Section 10.1, Exercise 15: Show that the equation 2x^2+2y^2+2z^2=8x-24z+1 represents a sphere, and find its center and radius.
Comment: The idea is to complete the squares. Once the equation is written in the canonical form (x-a)^2+(y-b)^2+(z-c)^2=r^2, the center is just (a,b,c) and the radius is r.
Section 10.1, Exercise 37: Find the distance between the spheres x^2+y^2+z^2=4 and x^2+y^2+z^2=4x+4y+4z-11
Comment: If two spheres whose centers are O_1, O_2 and radii r_1, r_2 are apart, the distance between them is given by |O_1O_2|-(r_1+r_2). Note that this formula doesn’t work if the spheres intersect or one is contained in the other.
Section 10.2, Exercise 2: Write each combination of vectors as a single vector. \vec{AB}+\vec{BC}, \vec{CD}+\vec{DB}, \vec{DB}-\vec{AB}, \vec{DC}+\vec{CA}+\vec{AB}.
Solution: \vec{AB}+\vec{BC}=\vec{AC}, \vec{CD}+\vec{DB}=\vec{CB}, \vec{DB}-\vec{AB}=\vec{DA}, \vec{DC}+\vec{CA}+\vec{AB}=\vec{DB}.

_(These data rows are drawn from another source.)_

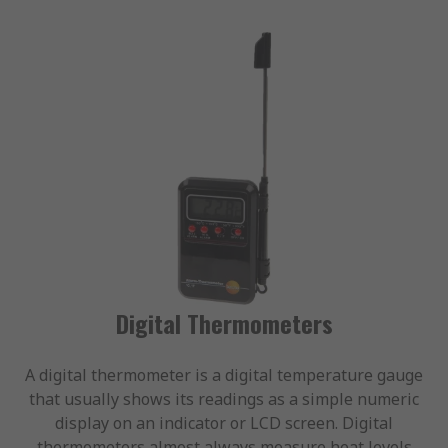
Digital Thermometers
A digital thermometer is a digital temperature gauge
that usually shows its readings as a simple numeric
display on an indicator or LCD screen. Digital
thermometers almost always measure heat levels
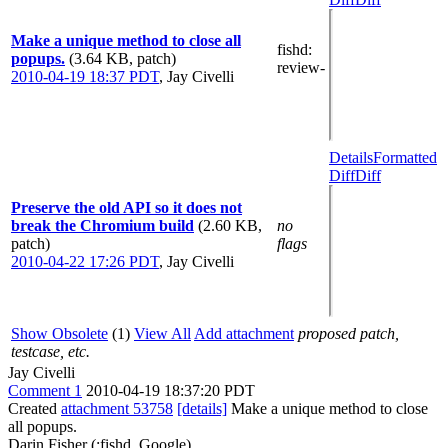
Make a unique method to close all
fishd
:
popups.
(3.64 KB, patch)
review-
2010-04-19 18:37 PDT
,
Jay Civelli
Details
Formatted
Diff
Diff
Preserve the old API so it does not
break the Chromium build
(2.60 KB,
no
patch)
flags
2010-04-22 17:26 PDT
,
Jay Civelli
Show Obsolete
(1)
View All
Add attachment
proposed patch,
testcase, etc.
Jay Civelli
Comment 1
2010-04-19 18:37:20 PDT
Created
attachment 53758
[details]
Make a unique method to close
all popups.
Darin Fisher (:fishd, Google)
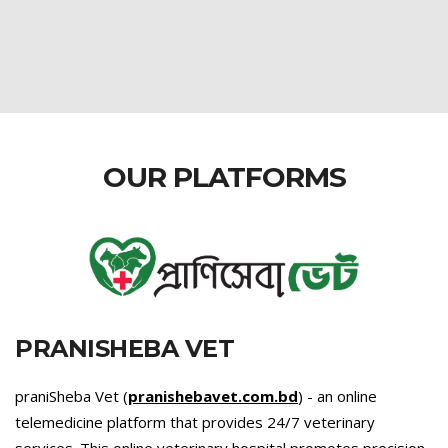
OUR PLATFORMS
PRANISHEBA VET
praniSheba Vet (
pranishebavet.com.bd
) - an online
telemedicine platform that provides 24/7 veterinary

Section 10.2, Exercise 18: Find a vector that has the same direction as \langle 2, 4, 2\rangle but has length 6.
Comment: The quickest way to find the vector is to find the scale factor. The length of the original vector is \sqrt{24}. Thus the scale factor is 6/\sqrt{24}. Multiplying the scale factor to the vector (2,4,2) gives the answer.

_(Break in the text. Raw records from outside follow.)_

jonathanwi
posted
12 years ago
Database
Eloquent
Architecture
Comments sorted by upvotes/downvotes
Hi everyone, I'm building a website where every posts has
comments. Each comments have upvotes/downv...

Section 10.2, Exercise 25: Find the magnitude of the resultant force and the angle it makes with the positive x-axis. (see p.550 for picture)

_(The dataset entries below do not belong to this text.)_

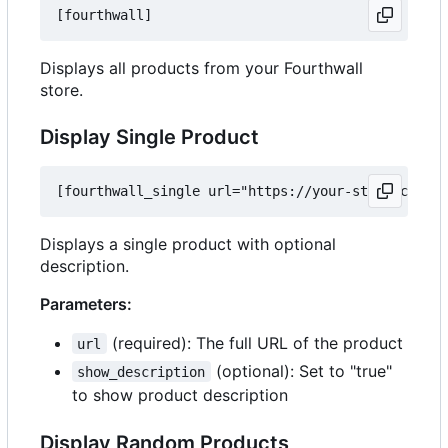
Displays all products from your Fourthwall
store.
Display Single Product
Displays a single product with optional
description.
Parameters:
(required): The full URL of the product
url
(optional): Set to "true"
show_description
to show product description
Display Random Products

Solution: Let’s call the force pointing to the left F and the other one G. With some effort, F=(-300, 0) and G=(100,100\sqrt{3}). Now F+G=(-200, 100\sqrt{3}). The magnitude is \sqrt{200^2+100^2\times 3}=100\sqrt{7} and the angle it makes with the positive x-axis is 2\pi - \arctan \sqrt{3}/2.